Work task 1:
Retype the zebra text from "Other reasons the" to "fluttering beside us.".
Work task 2:
Translate this sentence from the zebra text into Spanish: "They are taught to see horses even when there are stripes."
** Extracted text follows **
Back to the zebras. Doctors are taught, when they enter the world of medicine full of curiosity and will to heal, to stop looking for the unusual; to become blinkered to differences. The analogy they are given is when they hear hooves don’t expect zebras. They are taught to see horses even when there are stripes. Of course many don’t listen and continue on, warriors for healing to the last. But many do stop looking or hearing, cowed by pressures to cut costs and push patients through on a conveyor belt. Too many are ignored for too long, or misdiagnosed and in various ways mistreated. The costs of this can be immeasurable to individuals, families, communities, societies.
Other reasons the zebra is the symbol is that every one of them has different stripes to the rest and because the collective noun for them is ‘dazzle’; a dazzle of zebras. I like it. I’ve decided, whatever the outcome of upcoming tests to discover which type I am (and how bad it could get), I intend to do a bit of dazzling. To put it a more mundane way, I hope to show any in doubt that people with chronic conditions matter, that we can shine brightly too, and that if we are ignored we will canter into doctor’s surgeries, town halls and down city streets with butterflies of every hue fluttering beside us.
** End of Extracted text **
** Data listing follows **
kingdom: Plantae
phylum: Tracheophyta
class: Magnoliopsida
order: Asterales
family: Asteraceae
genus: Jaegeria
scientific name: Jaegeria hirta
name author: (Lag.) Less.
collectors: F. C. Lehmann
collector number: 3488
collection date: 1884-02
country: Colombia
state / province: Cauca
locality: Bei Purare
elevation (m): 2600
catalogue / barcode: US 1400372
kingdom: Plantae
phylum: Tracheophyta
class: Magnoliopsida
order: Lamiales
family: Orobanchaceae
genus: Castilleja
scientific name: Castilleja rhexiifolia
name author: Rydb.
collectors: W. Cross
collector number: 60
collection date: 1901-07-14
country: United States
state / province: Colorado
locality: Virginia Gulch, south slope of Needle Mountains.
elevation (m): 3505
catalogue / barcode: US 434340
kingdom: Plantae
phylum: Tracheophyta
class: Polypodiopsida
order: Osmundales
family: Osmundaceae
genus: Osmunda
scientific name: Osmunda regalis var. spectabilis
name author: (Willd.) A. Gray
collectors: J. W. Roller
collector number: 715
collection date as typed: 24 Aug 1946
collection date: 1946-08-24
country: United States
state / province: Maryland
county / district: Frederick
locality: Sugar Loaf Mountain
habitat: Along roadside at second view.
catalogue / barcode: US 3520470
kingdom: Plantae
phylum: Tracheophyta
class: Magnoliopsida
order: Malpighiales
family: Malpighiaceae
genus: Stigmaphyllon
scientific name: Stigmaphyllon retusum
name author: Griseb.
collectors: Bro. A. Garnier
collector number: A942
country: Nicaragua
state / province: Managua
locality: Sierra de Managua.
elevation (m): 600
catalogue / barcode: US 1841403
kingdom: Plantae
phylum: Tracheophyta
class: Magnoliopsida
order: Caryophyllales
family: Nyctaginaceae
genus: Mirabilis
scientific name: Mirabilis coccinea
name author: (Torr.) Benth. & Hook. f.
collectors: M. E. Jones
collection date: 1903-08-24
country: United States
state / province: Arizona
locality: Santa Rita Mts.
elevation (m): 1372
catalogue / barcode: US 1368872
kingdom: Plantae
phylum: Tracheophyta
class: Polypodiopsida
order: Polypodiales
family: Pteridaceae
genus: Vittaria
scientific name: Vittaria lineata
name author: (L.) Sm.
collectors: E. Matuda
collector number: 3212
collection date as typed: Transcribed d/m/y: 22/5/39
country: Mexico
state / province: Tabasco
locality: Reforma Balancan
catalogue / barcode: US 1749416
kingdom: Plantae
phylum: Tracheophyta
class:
** End of Data listing **
Task result 1:
Other reasons the zebra is the symbol is that every one of them has different stripes to the rest and because the collective noun for them is ‘dazzle’; a dazzle of zebras. I like it. I’ve decided, whatever the outcome of upcoming tests to discover which type I am (and how bad it could get), I intend to do a bit of dazzling. To put it a more mundane way, I hope to show any in doubt that people with chronic conditions matter, that we can shine brightly too, and that if we are ignored we will canter into doctor’s surgeries, town halls and down city streets with butterflies of every hue fluttering beside us.

Task result 2:
Se les enseña a ver caballos incluso cuando hay rayas.